Information: Begin

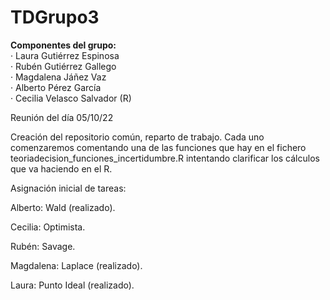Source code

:# TDGrupo3
**Componentes del grupo:**    
· Laura Gutiérrez Espinosa  
· Rubén Gutiérrez Gallego  
· Magdalena Jáñez Vaz  
· Alberto Pérez García  
· Cecilia Velasco Salvador (R)  

Reunión del día 05/10/22

Creación del repositorio común, reparto de trabajo. Cada uno comenzaremos comentando una de las funciones que hay en el fichero teoriadecision_funciones_incertidumbre.R intentando clarificar los cálculos que va haciendo en el R.

Asignación inicial de tareas:

Alberto: Wald (realizado).

Cecilia: Optimista. 

Rubén: Savage. 

Magdalena: Laplace (realizado). 

Laura: Punto Ideal (realizado). 


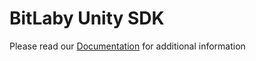 # BitLaby Unity SDK

Please read our  [Documentation](https://developer.bitlabs.ai/docs/unity-sdk-v3) for additional information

Information: End

In the copy, include exactly the lines from the one with "# BitLaby Unity SDK" through the final line of the entries above, both ends counted, and no pictures.

 # BitLaby Unity SDK

Please read our  [Documentation](https://developer.bitlabs.ai/docs/unity-sdk-v3) for additional information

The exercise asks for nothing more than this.